BRASÍLIA – O Supremo Tribunal Federal (STF) retoma nesta quarta-feira (4) o julgamento que discute a constitucionalidade do artigo 19 do Marco Civil da Internet. O dispositivo determina que plataformas digitais só podem ser responsabilizadas por conteúdos publicados por terceiros mediante ordem judicial.
A decisão da Corte pode mudar a forma como as redes sociais operam no Brasil.
A retomada ocorre após o ministro André Mendonça devolver o processo à pauta, encerrando o prazo regimental de 90 dias úteis desde seu pedido de vista, feito dois dias antes do recesso judicial, em 18 dezembro de 2024. A análise do caso havia sido suspensa quando Mendonça afirmou precisar de mais tempo para avaliar os impactos jurídicos e sociais da matéria e retoma com o voto dele.
Liberdade de expressão e responsabilidade das plataformas no centro do debate
O julgamento envolve dois recursos extraordinários (RE 1037396 e RE 1057258) que tratam da retirada de conteúdos ofensivos da internet. O ponto central é se empresas como Google, Meta e X podem ser obrigadas a excluir postagens com base apenas em notificação extrajudicial – ou se a remoção deve ocorrer exclusivamente por ordem judicial.
Os relatores de cada um dos recursos, ministros Dias Toffoli e Luiz Fux, já votaram pela inconstitucionalidade do artigo 19. Ambos defenderam que a proteção ampla oferecida às plataformas, sem responsabilização prévia, compromete o combate à desinformação e a garantia de direitos fundamentais.

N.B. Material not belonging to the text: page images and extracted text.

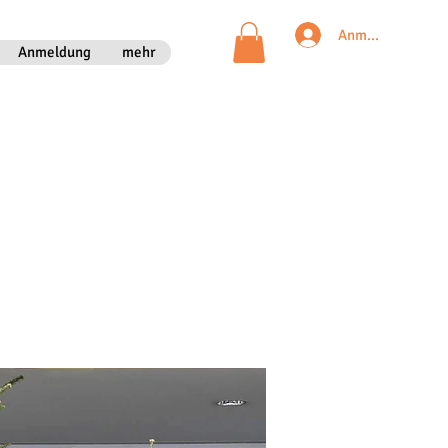
Anmelden
Anmeldung
mehr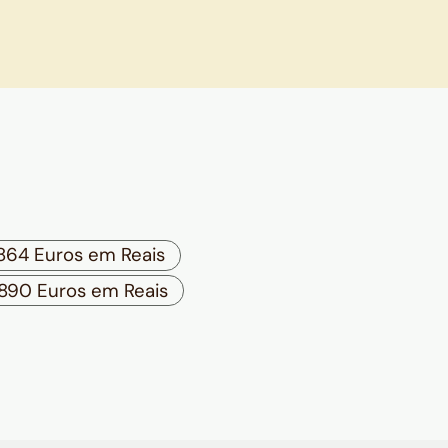
864 Euros em Reais
890 Euros em Reais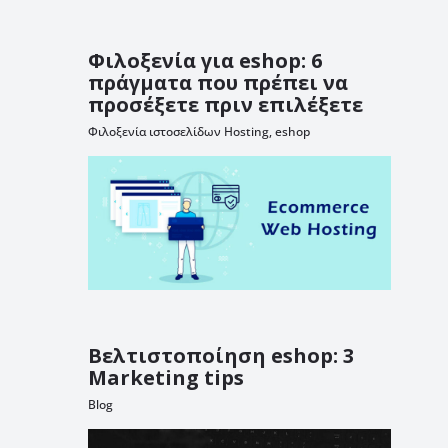
Φιλοξενία για eshop: 6
πράγματα που πρέπει να
προσέξετε πριν επιλέξετε
Φιλοξενία ιστοσελίδων Hosting
,
eshop
Βελτιστοποίηση eshop: 3
Marketing tips
Blog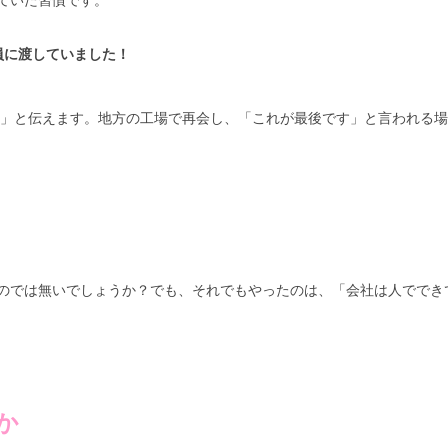
ていた習慣です。
員に渡していました！
とう」と伝えます。地方の工場で再会し、「これが最後です」と言われる
のでは無いでしょうか？でも、それでもやったのは、「会社は人ででき
か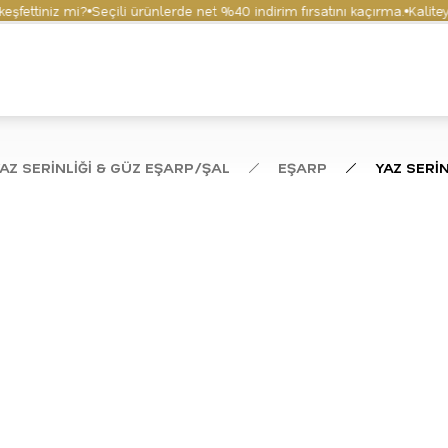
ttiniz mi?
Seçili ürünlerde net %40 indirim fırsatını kaçırma.
Kaliteyi v
AZ SERİNLİĞİ & GÜZ EŞARP/ŞAL
EŞARP
YAZ SERİN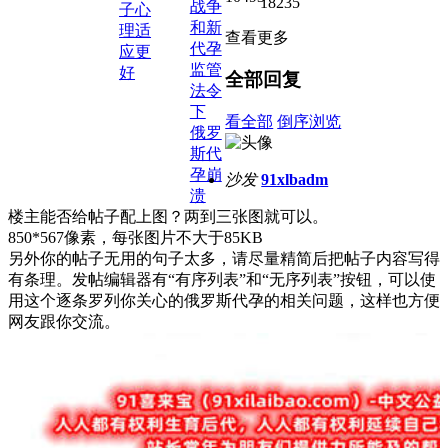
18235
战争
子心
和新
理适
查看更多
代孕
应更
监管
好
全部回复
法令
下
看全部
倒序浏览
俄罗
斯代
孕崩
沙发
91xlbadm
溃
楼主能否给帖子配上图？两到三张图就可以。
850*567像素，每张图片不大于85KB
另外你的帖子无用的句子太多，请尽量精简后把帖子内容写得
有条理。发帖编辑器有“有序列表”和“无序列表”按钮，可以使
用这个逐条罗列你关心的俄罗斯代孕的相关问题，这样也方便
网友跟你交流。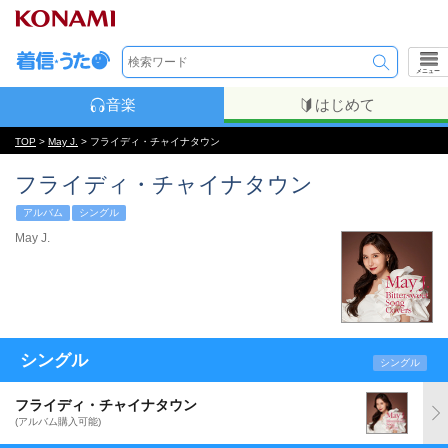
メニュー
音楽
はじめて
TOP
>
May J.
> フライディ・チャイナタウン
フライディ・チャイナタウン
アルバム
シングル
May J.
シングル
シングル
フライディ・チャイナタウン
(アルバム購入可能)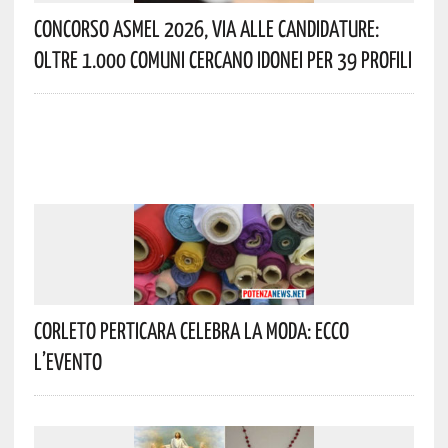
Concorso Asmel 2026, Via Alle Candidature:
Oltre 1.000 Comuni Cercano Idonei Per 39 Profili
Corleto Perticara Celebra La Moda: Ecco
L’evento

O presidente do Supremo, Luís Roberto Barroso, antecipou seu voto e defendeu que a norma é parcialmente inconstitucional, propondo três frentes de regulação: remoção por ordem judicial, remoção por notificação extrajudicial e dever geral de cuidado das plataformas.

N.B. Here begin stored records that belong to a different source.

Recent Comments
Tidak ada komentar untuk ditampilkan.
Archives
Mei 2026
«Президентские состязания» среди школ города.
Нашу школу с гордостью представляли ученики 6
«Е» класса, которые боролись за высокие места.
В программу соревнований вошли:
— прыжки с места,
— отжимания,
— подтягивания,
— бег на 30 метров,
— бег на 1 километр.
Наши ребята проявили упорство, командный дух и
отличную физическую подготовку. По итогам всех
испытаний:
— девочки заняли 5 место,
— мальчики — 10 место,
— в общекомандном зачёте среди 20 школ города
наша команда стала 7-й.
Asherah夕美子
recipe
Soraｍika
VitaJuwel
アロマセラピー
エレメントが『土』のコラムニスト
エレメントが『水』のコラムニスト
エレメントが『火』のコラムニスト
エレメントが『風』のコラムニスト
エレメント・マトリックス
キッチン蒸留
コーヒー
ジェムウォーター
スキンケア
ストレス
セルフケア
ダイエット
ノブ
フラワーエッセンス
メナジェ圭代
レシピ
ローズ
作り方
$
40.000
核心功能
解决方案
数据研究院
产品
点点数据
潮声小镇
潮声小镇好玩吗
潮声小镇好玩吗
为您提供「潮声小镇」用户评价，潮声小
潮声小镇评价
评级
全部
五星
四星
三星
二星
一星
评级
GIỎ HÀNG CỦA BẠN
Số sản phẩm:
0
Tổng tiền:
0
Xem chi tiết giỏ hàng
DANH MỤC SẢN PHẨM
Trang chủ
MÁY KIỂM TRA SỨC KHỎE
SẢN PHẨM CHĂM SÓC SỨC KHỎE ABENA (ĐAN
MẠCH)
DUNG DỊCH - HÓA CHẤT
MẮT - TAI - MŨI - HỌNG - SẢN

Barroso manteve a exigência de ordem judicial para remoções em casos de crimes contra a honra e ilícitos civis, mas defendeu que, para crimes graves – como pornografia infantil, terrorismo, tráfico de pessoas e incitação ao suicídio – , a simples notificação deve ser suficiente. Segundo ele, as plataformas têm o dever de prevenir a circulação desses conteúdos, podendo ser responsabilizadas por falhas sistêmicas.
O voto também presume responsabilidade das empresas em casos de conteúdo impulsionado, se não tomarem medidas após aprovação da publicidade, e prevê obrigações adicionais como canais de denúncia, transparência e devido processo.
Barroso prioriza julgamento antes de deixar presidência do STF
O processo tem alta prioridade na gestão de Barroso, que pretende concluir temas de grande repercussão até o fim de seu mandato na presidência, em outubro. Segundo interlocutores, o ministro vê no julgamento uma oportunidade de estabelecer um marco jurídico mais eficaz para a internet brasileira, num cenário em que o discurso de ódio e a disseminação de fake news ganham cada vez mais espaço on-line.
O artigo 19 é considerado o principal pilar da atual legislação sobre internet no Brasil, criado com a intenção de proteger a liberdade de expressão nas redes. Contudo, seus críticos afirmam que a regra acabou favorecendo a impunidade e dificultando a responsabilização por abusos.